Two types of downsizing are trending today — cutting down the number of units and trimming the menu. A number of large chains have closed units because of underperformance.
The downsizing trend also takes place on the menu. IHOP has trimmed its offerings from 200 to 170; Tony Roma’s, from 92 to 60. In most cases, this is right-sizing menus that were unwieldy and expensive to maintain.
Operators can cut costs — in both product and prep — by right-sizing menus. Multitasking equipment, such as combi ovens, and optimizing the flow in the back of the house will support the cost-cutting results of trimming menus.
An increasing minimum wage and a shrinking labor pipeline are both putting pressure on labor costs. In 2015, 25 states passed a minimum wage increase, per the U.S. Department of Labor. Last year 15 states were planning to increase minimum wage, including 13 that had already done so in 2015. In fact, 60 percent of operators surveyed as part of FE&S’ 2017 Forecast Study expect labor to become a larger part of their budget this year. As a result, some operators are being forced to reduce headcount to maintain their bottom lines.
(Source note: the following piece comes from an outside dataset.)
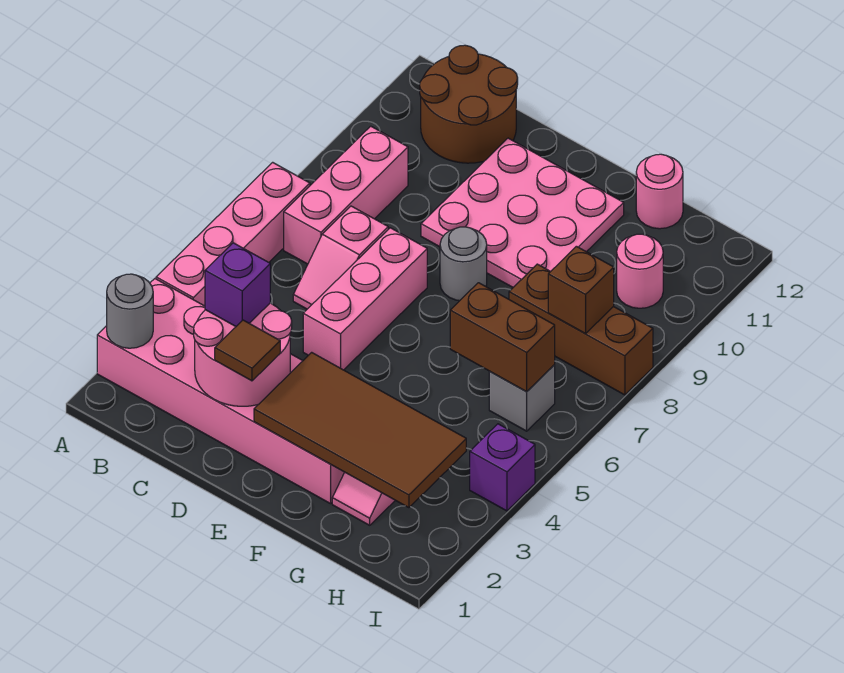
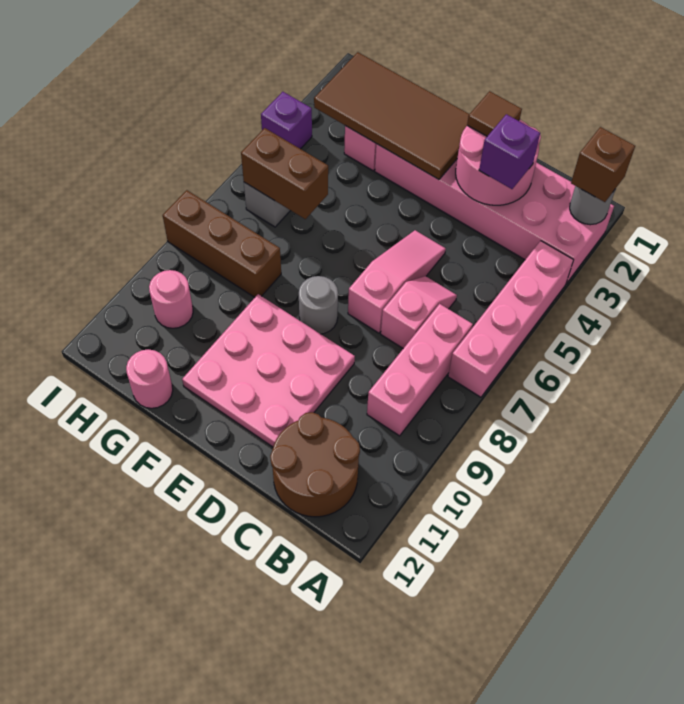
pink 1x3 brick [303,228,427,370] -> pink 1x3 slope [348,230,446,333]
brown 1x1 brick [548,246,614,334] -> brown 1x1 brick moved to [571,127,635,202]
In addition, job vacancies are reportedly becoming more difficult to fill. Both issues present serious obstacles for operators as they aim to satisfy customer expectations.
Operating with fewer staff can be addressed in two ways: technology and spatial design. Up-to-date technology can reengineer kitchens to be more productive and efficient. Spatial design that rethinks workflow will be an investment with a fast return.
Cook chill — or as it is increasingly called, “cook-to-inventory” — is a trending solution to labor issues. This is especially true in noncommercial operations that prepare large volumes of food. Soups, gravies and casseroles work well in this process. Not only can it save labor, cook chill can smooth the peaks of prep activity by being done ahead of time.
New cook chill equipment updates ensure the success and safety of the process.
In addition to digital ordering in QSR or fast-casual concepts, a digital payment system can cut labor costs by reducing cashier headcount.
New technology focuses on reducing friction points in the digital payment process. Cyber security is also paramount in the system. While this can be a cost-cutting measure, security breaches can seriously compromise a concept’s reputation.
Historically, chefs and owners have been the ones to set the brand elements of their restaurants. Today, it is different. Operators need to adapt to new and ever-changing consumer demands. Social media has taken customer satisfaction to a new level, with data available on every operation and its inner workings, ranging from responsible sourcing to menu messaging. Mistakes can be expensive.
Operators can partner with suppliers to obtain consumer research needed to stay current and relevant. Foodservice is demand-driven now, and operators who ignore or don’t understand demand will be the losers. Ongoing consumer research offers an answer.
Not every trend is an opportunity for every operator. However, some could be the perfect solution to staying relevant and responsive to ever-changing market demands. Savvy operators will take the time to sit down with their teams for strategy sessions that investigate the pros and cons of adopting certain trends and analyzing what will be required in terms of reengineering, redesign and new equipment and supplies. Trend adoption should not be a snap decision — but a well-thought-through strategy can result in a profitable return on investment.